Larger Font   Reset Font Size   Smaller Font  

Dragon's Flame, Page 3

Jory Strong


  Concentrating on what was being offered for sale was pretty much impossible after encountering Taine. Saffron’s thoughts kept returning to their earlier exchange. And those thoughts were followed by scenarios of what might happen if they ran into each other on the beach.

  There wasn’t a lot of clothing involved. But there was a whole lot of fire.

  The crowd thickened, making it harder and harder to get down the vendor aisles. She wasn’t much of a shopper to begin with and battling to be entertained by something that might be a sleight of hand rather than evidence of the supernatural wasn’t worth the effort.

  “You’ve had enough of this,” Lia said, knowing her too well.

  Saffron grimaced, feeling guilty. “Sorry.”

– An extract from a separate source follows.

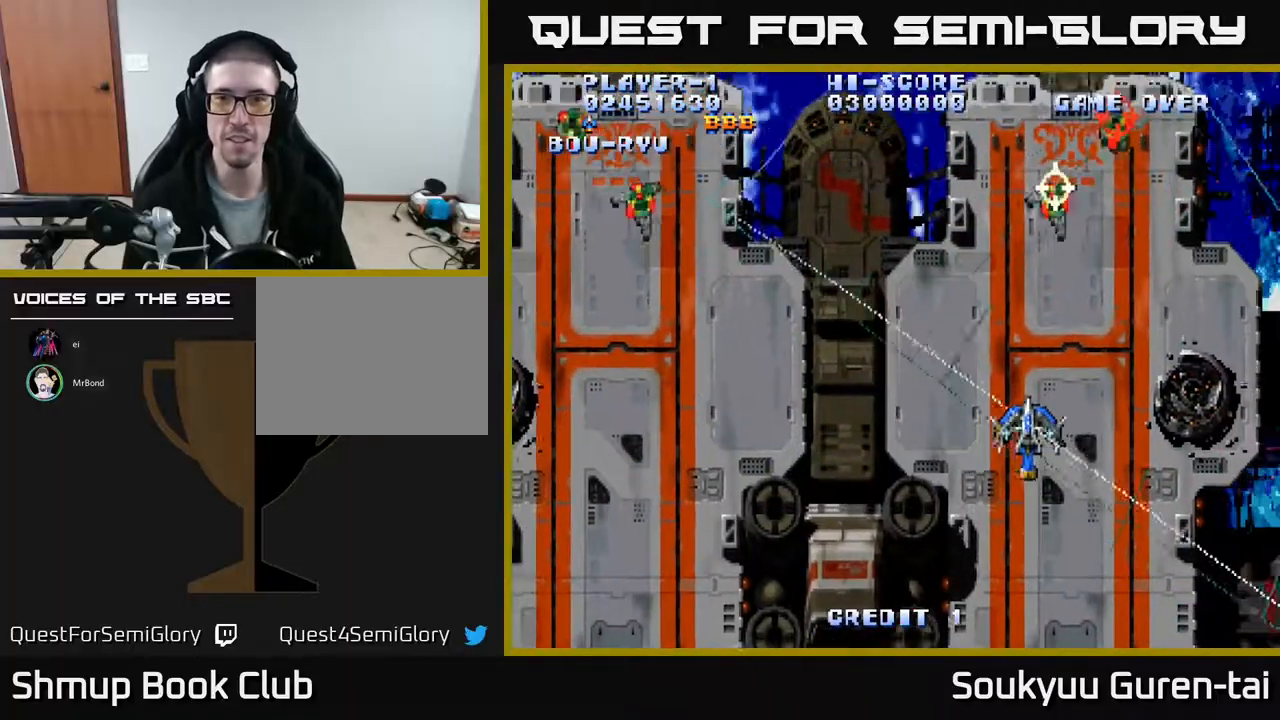
{"buttons": ["A", "DPAD_UP", "DPAD_LEFT"], "events": [[17, "DPAD_UP", "down"], [33, "DPAD_LEFT", "down"], [83, "DPAD_UP", "up"], [483, "DPAD_UP", "down"]]}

  Lia hooked her arm through Saffron’s. “You get major points for lasting this long. One more row and I won’t be bummed by your taking off.”

  “Deal.”

  They reached the end of the aisle. Skipped five that were somebody probably needs to call the fire marshal crammed, then headed down a row packed with fortune tellers.

  Runes. Tea leaves. Palms. Bones. Tarot cards. Saffron wasn’t tempted. Unlike her twin, she wasn’t a fan of readings.

  They were at the halfway point when a privacy curtain at a tarot reader’s booth was pulled aside and Ace, Sabra’s male BFF, stepped out, all chiseled movie-star looks and shoulder-length blond hair.

  He was wearing a light blue tank that showed off his eyes and put muscled arms sleeved with tats on display. He flashed a white, white smile then grabbed Saffron into a tight, rocking hug.

  “Long time no see,” he said.

  “Too long.” She hugged him back, brushed a closed-mouth kiss across his lips and somewhere nearby, a woman screamed, “Fire!”

  Saffron pulled away and hurried toward the cry, eyes searching for smoke.

  She didn’t find it though she did find the blond who’d been with Taine.

  He stood in front of a table with a scorched collection of charms. And though no one nearby was holding a fire extinguisher, the air felt saturated with moisture and some of the charms glistened with water.

  “What happened?” she asked.

  “Spontaneous combustion.” He looked at her as if he knew who she was, added cryptically, “Everything is under control, for now.”

  She rejoined Lia and Ace. Lia said, “That was fast. False alarm?”

  “No. Just already out.”

  “Any damage?” Ace asked.

  “Some charms,” she answered, glad that she could leave the fair guilt-free now that Lia had someone to hang with. “I’m gone. Pet store and then the shelter to collect Emerald.”

  “Emerald?” Ace asked.

  “She’s getting an iguana.”

  “A shrink suggest this was a good first step toward taking on a permanent significant other?”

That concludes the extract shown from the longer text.